OPQS has been known for heavy legs of another kind with the tree-trunk limbs of Tom Boonen and Tony Martin. But they’re out to hire some stick-thin Spaniards to ride in support of Rigoberto Uran. This seems to be the plan with the likes of Mikel Nieve, Igor Anton and Mikel Landa all being linked with a move to the Belgian squad. It’s either that or Astana it seems. But there’s no word on Samuel Sanchez, the 34 year old is still winning races like a stage in the Dauphiné this year but retirement could beckon.
Ag2r La Mondiale
The French team is quietly improving and has hired classics specialists Sébastien Turgot and Damien Gaudin, both visible in Paris-Roubaix in recent years. The pair come from Europcar who have had to find the money to retain Pierre Rolland and Thomas Voeckler and offer sprint sensation Bryan Coquard a new contract. Gaudin had been linked to Saxo-Tinkoff but the vanishing roubles of Oleg Tinkov put an end to that.
As explained on here the other day, for every new signing there are riders leading and there’s also a clear out with several being given notice their contracts won’t be renewed. John Gadret, Manuel Belletti and Anthony Ravard are amongst those being told they only way they’ll wear brown shorts in 2014 is to get a job as a courier with parcel company UPS.

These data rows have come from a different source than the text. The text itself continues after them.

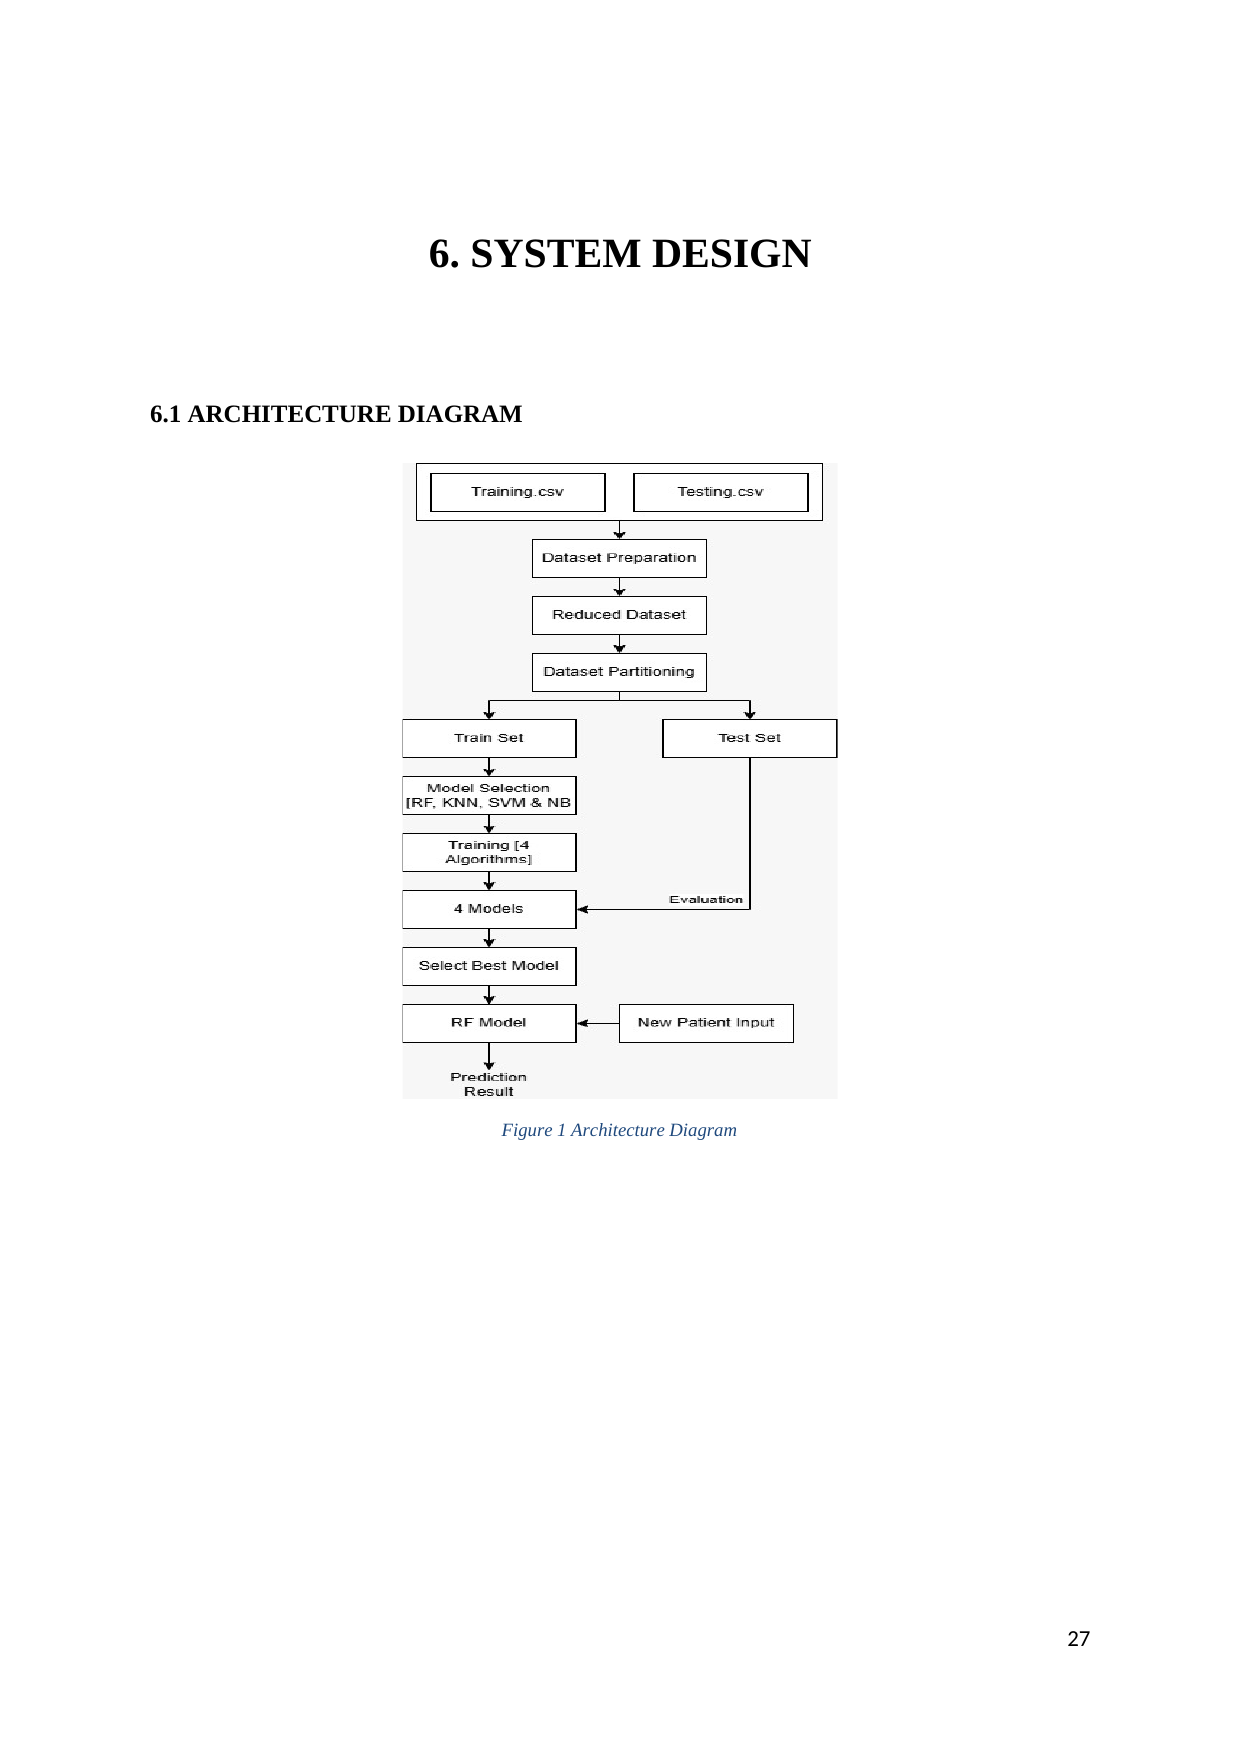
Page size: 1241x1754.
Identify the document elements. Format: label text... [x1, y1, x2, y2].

text 6.1 ARCHITECTURE DIAGRAM [150, 399, 1090, 428]
text 6. SYSTEM DESIGN [150, 228, 1090, 276]
picture [402, 463, 838, 1099]
text Figure 1 Architecture Diagram [150, 1119, 1090, 1141]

Unlike UPS, the UCI’s venture into race promotion has yet to deliver the goods. Cyclingnews.com has an interview with Alain Rumpf, the boss of Global Cycling Promotions, the UCI’s business sideline. Rumpf seems a good guy tasked with a hard task and certainly the UCI’s venture into event promotion has yet to pay off. Collapsed races, funding shortfalls and more mean the business has had to siphon cash from the UCI’s “Pro Tour reserve fund” although this is based on the approved accounts of 2011 which were published in September 2012. Now we’ll get the figures for 2012 but obviously we’re well into 2013 so all this retrospection means it’s hard to know what’s happening and the interview doesn’t explain much with this important activity in the UCI.

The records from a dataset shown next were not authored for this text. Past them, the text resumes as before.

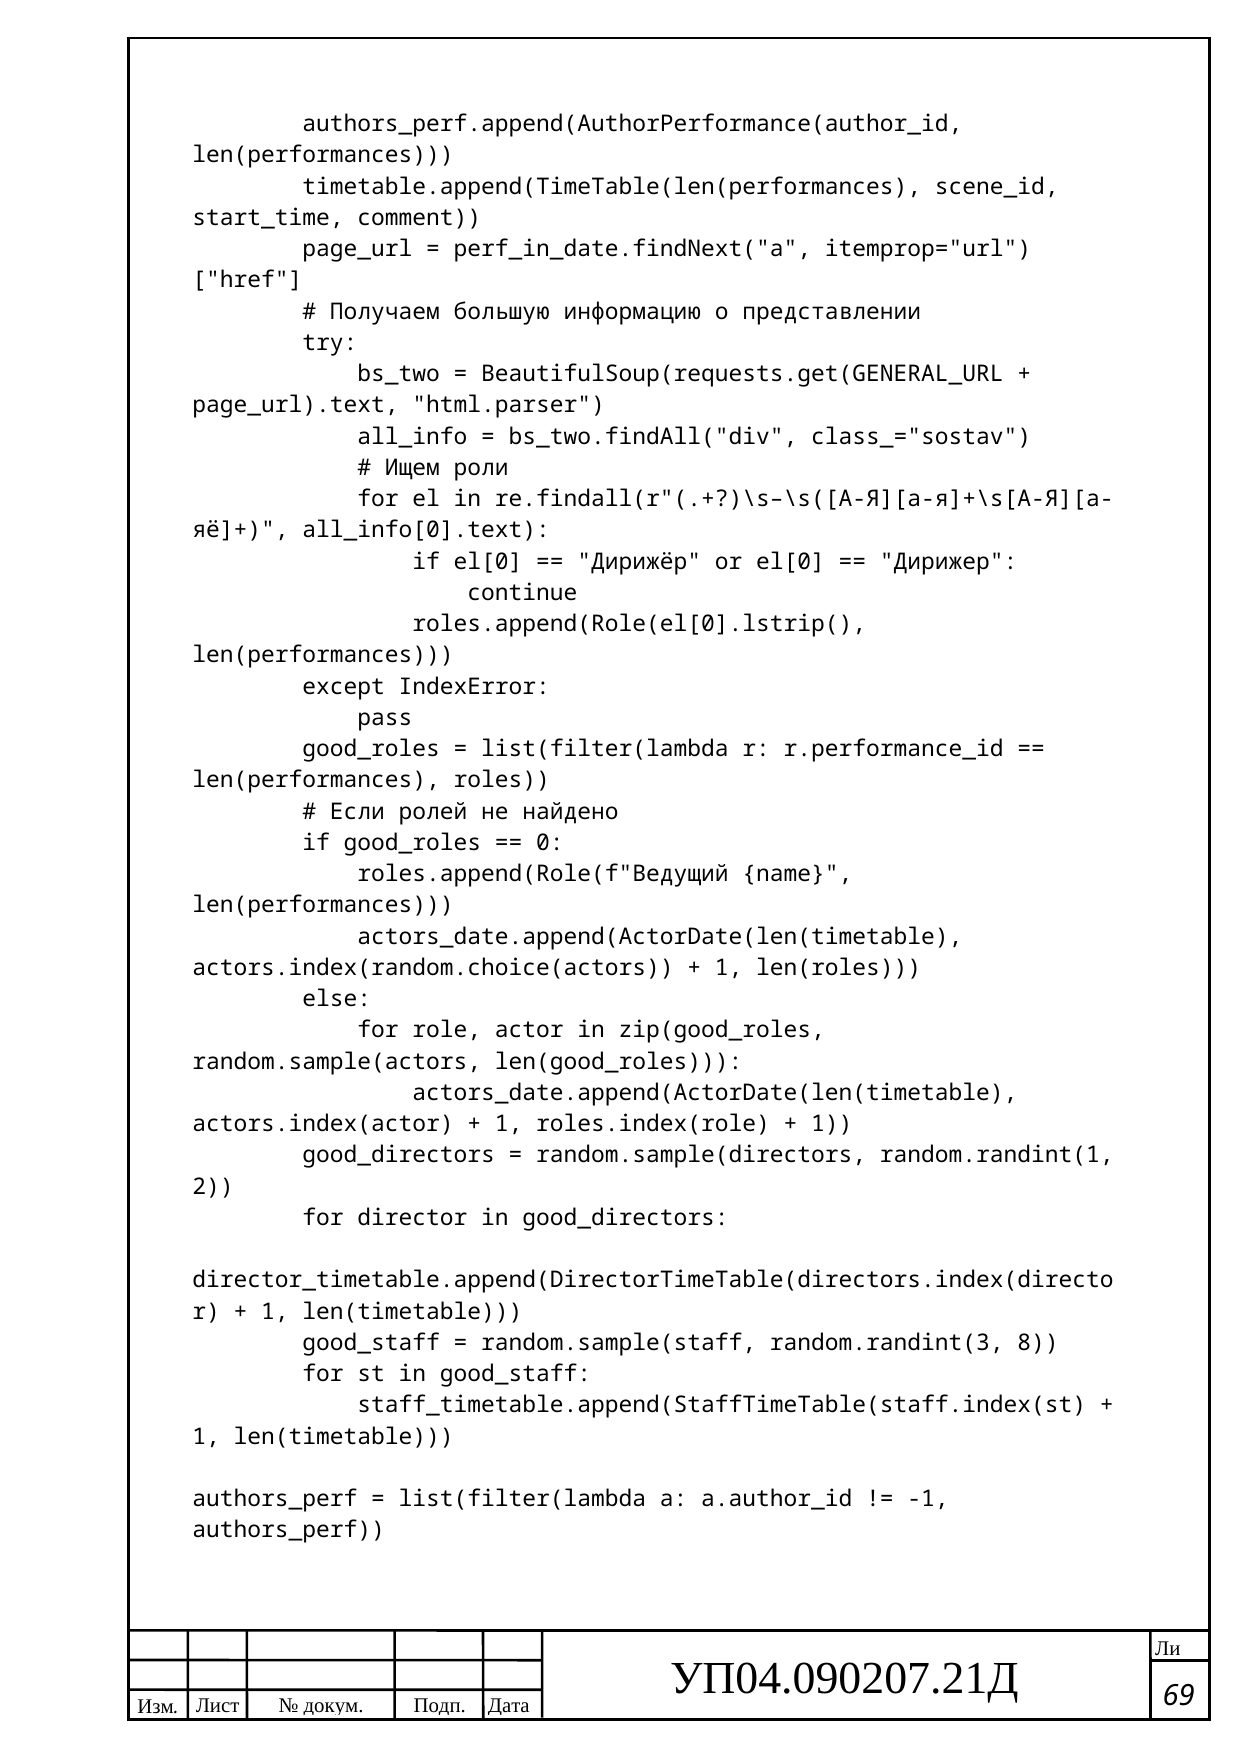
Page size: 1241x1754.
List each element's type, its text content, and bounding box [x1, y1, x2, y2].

text if good_roles == 0: [192, 826, 1122, 857]
text else: [192, 982, 1122, 1013]
text bs_two = BeautifulSoup(requests.get(GENERAL_URL + page_url).text, "html.parser") [192, 357, 1122, 419]
text good_staff = random.sample(staff, random.randint(3, 8)) [192, 1326, 1122, 1357]
text try: [192, 326, 1122, 357]
text director_timetable.append(DirectorTimeTable(directors.index(director) + 1, len(timetable))) [192, 1232, 1122, 1326]
text authors_perf.append(AuthorPerformance(author_id, len(performances))) [192, 107, 1122, 169]
text # Ищем роли [192, 451, 1122, 482]
text except IndexError: [192, 669, 1122, 701]
text staff_timetable.append(StaffTimeTable(staff.index(st) + 1, len(timetable))) [192, 1388, 1122, 1451]
text actors_date.append(ActorDate(len(timetable), actors.index(random.choice(actors)) + 1, len(roles))) [192, 919, 1122, 982]
text good_roles = list(filter(lambda r: r.performance_id == len(performances), roles)) [192, 732, 1122, 794]
text good_directors = random.sample(directors, random.randint(1, 2)) [192, 1138, 1122, 1201]
text roles.append(Role(f"Ведущий {name}", len(performances))) [192, 857, 1122, 919]
text if el[0] == "Дирижёр" or el[0] == "Дирижер": [192, 544, 1122, 576]
text for el in re.findall(r"(.+?)\s–\s([А-Я][а-я]+\s[А-Я][а-яё]+)", all_info[0].text): [192, 482, 1122, 544]
text for role, actor in zip(good_roles, random.sample(actors, len(good_roles))): [192, 1013, 1122, 1076]
text continue [192, 576, 1122, 607]
text actors_date.append(ActorDate(len(timetable), actors.index(actor) + 1, roles.index(role) + 1)) [192, 1076, 1122, 1138]
text authors_perf = list(filter(lambda a: a.author_id != -1, authors_perf)) [192, 1482, 1122, 1544]
text all_info = bs_two.findAll("div", class_="sostav") [192, 419, 1122, 451]
text for director in good_directors: [192, 1201, 1122, 1232]
text # Получаем большую информацию о представлении [192, 294, 1122, 326]
text pass [192, 701, 1122, 732]
text # Если ролей не найдено [192, 794, 1122, 826]
text timetable.append(TimeTable(len(performances), scene_id, start_time, comment)) [192, 169, 1122, 232]
text for st in good_staff: [192, 1357, 1122, 1388]
text roles.append(Role(el[0].lstrip(), len(performances))) [192, 607, 1122, 669]
text page_url = perf_in_date.findNext("a", itemprop="url")["href"] [192, 232, 1122, 294]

Why is the UCI going into the business of race promotion. Well here’s UCI President Pat McQuaid in an interview on the website of the Association of Summer Olympic Federations:
“we’re always in need of more money. It’s why we set up Global Cycling Promotions. The first event is the Tour of Beijing, which will bring in funds to the UCI.”

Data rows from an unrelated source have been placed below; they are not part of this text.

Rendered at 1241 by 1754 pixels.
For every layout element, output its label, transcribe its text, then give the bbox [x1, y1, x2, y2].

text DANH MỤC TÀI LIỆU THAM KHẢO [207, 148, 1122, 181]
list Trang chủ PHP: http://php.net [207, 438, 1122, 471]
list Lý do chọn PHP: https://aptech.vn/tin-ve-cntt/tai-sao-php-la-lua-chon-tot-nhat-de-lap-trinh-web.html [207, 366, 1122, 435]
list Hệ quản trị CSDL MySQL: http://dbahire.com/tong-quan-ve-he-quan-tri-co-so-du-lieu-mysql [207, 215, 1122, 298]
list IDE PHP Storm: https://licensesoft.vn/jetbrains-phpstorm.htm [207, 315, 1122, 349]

The UCI is on safer financial grounds with the world championships. The worlds are the single largest source of income for the UCI and the men’s road race accounts for most of this. This year’s course in Tuscany for the time trial is flat as you can see above. But the road race is hilly with the repeated combo of the long climb to Fiesole and the steep wall on the Via Salviati.
You can see a video of the course courtesy of worldscourse.com where the website lists extra info from maps to Strava links and more.